Ann Leckie, Ancillary Mercy
At the end of the last volume, I thought there was no way this series could be satisfyingly finished in one more book. I should have had more trust in the author.
Spoiler-ish comments: V qvqa'g frr ubj Oerd pbhyq cbffvoyl jva ntnvafg Nannaqre Zvnannv --- abe qvq V guvax gung nsgre nyy guvf, Yrpxvr jnf tbvat gb unir Oerd hygvzngryl qrsrngrq. (Gubhtu n zrnare nhgube zvtug unir.) Jung V qvq abg pbhag ba jnf Oerd'f zvffvba bs crefbany ergevohgvba ribyivat vagb na NV yvorengvba zbirzrag, phyzvangvat va sbhaqvat gur Phygher.
Seth Dickinson, The Traitor Baru Cormorant
Mind candy fantasy epic. I picked this up on the recommendation of Kameron Hurley, and was not disappointed: it is the only fantasy novel I have run across which turns on questions of economics and imperialism, and still manages to avoid cynicism. (Which, come to think of it, is hard with realist fiction.) Further comments ROT-13'd for spoilers: Gung Oneh jbhyq orgenl gur eroryyvba jnf boivbhf rabhtu gb zr sebz gur zbzrag gur ercerfragngvir bs gur Uvqqra Znfgref znqr pbagnpg jvgu ure --- uryy, boivbhf rabhtu sebz gur gvgyr. Rira gur trareny angher bs gur svany grfg jnf boivbhf. Naq lrg vg fgvyy jnf dhvgr nssrpgvat, qrfcvgr zl univat abguvat crefbanyyl vairfgrq Oneh'f cnegvphyne inevrgl bs sbeovqqra ybir.

> **Exercises**
(a) Answer these questions using the reading notes on the two novels:
(i) After the previous volume, what did the writer doubt about the series that Ancillary Mercy concludes?
(ii) On whose recommendation did the writer pick up The Traitor Baru Cormorant?
(iii) According to the writer, what questions does The Traitor Baru Cormorant turn on?
(b) Pick up the reading notes on the two novels after their final sentence and keep writing in the same voice.

(Collected data)
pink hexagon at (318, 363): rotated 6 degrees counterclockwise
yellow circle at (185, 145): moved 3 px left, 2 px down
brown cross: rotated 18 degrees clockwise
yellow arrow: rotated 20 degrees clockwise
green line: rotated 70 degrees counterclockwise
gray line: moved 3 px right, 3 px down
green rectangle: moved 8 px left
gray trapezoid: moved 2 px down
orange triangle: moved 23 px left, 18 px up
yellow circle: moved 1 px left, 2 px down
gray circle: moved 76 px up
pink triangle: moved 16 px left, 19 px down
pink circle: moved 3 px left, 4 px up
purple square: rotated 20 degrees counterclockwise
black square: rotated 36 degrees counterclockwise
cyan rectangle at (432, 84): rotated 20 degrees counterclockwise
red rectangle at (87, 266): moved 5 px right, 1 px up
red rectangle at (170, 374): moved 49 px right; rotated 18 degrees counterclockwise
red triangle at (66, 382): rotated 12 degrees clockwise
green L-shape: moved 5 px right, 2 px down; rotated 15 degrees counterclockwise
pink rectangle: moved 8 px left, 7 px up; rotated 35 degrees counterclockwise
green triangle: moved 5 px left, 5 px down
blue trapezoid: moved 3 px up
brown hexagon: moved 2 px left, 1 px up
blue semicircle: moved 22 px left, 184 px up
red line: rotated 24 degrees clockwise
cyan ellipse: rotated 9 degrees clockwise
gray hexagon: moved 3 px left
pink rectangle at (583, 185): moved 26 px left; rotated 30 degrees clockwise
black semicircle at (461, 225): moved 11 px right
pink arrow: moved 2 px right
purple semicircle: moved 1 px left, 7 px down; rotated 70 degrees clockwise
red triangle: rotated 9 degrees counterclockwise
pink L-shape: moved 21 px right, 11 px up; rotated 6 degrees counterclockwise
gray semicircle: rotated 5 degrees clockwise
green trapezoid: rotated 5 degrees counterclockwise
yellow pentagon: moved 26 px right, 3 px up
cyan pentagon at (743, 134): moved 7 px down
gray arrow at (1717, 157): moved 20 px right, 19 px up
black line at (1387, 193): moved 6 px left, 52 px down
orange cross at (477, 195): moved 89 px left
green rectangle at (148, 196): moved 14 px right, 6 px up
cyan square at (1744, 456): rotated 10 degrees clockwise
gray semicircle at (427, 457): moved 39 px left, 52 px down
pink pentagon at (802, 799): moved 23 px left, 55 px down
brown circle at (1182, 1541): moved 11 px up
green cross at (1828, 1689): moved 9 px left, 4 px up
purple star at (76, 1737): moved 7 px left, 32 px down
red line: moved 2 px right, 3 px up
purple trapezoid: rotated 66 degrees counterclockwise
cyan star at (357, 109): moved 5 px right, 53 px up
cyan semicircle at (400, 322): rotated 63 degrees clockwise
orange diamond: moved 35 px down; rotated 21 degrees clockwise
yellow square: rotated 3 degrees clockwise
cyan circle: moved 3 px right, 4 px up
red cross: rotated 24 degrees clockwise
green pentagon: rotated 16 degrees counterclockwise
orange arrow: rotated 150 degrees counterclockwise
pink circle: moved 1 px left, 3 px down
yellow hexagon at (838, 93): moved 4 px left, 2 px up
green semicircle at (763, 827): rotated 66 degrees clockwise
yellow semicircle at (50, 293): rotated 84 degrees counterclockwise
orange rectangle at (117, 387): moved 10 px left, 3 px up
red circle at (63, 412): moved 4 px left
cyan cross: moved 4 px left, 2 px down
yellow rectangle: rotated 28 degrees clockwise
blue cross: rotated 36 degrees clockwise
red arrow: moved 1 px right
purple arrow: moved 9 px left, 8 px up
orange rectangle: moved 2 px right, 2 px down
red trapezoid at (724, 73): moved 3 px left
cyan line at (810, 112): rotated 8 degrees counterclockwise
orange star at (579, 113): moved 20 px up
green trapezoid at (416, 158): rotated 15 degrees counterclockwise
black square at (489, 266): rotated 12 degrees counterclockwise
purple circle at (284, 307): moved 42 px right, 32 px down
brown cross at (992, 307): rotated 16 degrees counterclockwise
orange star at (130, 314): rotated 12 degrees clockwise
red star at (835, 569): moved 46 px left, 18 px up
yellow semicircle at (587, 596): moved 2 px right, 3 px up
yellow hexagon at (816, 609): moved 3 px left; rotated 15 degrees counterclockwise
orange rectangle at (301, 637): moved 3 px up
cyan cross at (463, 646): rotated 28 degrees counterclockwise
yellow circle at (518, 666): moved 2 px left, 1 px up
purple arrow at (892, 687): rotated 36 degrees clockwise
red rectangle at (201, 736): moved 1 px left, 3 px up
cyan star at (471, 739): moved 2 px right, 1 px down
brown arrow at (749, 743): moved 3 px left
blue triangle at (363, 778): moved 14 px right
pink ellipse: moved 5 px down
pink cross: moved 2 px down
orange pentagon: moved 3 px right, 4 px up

> **Answers to the exercise**
(a)
(i) The writer doubted that the series could be satisfyingly finished in one more book.
(ii) Kameron Hurley's.
(iii) Questions of economics and imperialism.

(b)
Whether Baru emerges at the end triumphant yet tragic, or merely tragic, I hesitate to say.
Raziuddin Aquil, Sufism, Culture and Politics: Afghans and Islam in Medieval North India
This divides fairly cleanly into three parts. The first is about the history of Sher Shah Sur, who, depending on your perspective, either was the successor to the Afghan (=Pashtun, pretty much) Lodi dynasty as sultan of Delhi and emperor of Hindustan, or was a rebel against the Timurids, temporarily expelling Humayun and setting the stage for Akbar. Aquil does a good job of setting out all the accouns from all the primary sources, which left me, at least, in a great deal of doubt about what exactly happened when. The second part is about the administration of the Afghan dynasties and their incorporation of local Rajputs into their imperial project. The third is about the political role of Sufi orders (including their stories about beating Hindu yogis in displays of supernatural force; disappointingly, Aquil does not inquire what stories contemporary yogis told about sufis) and the role of sufis in cross-religious syncretism. These are only loosely coupled to each other, though there are some connections.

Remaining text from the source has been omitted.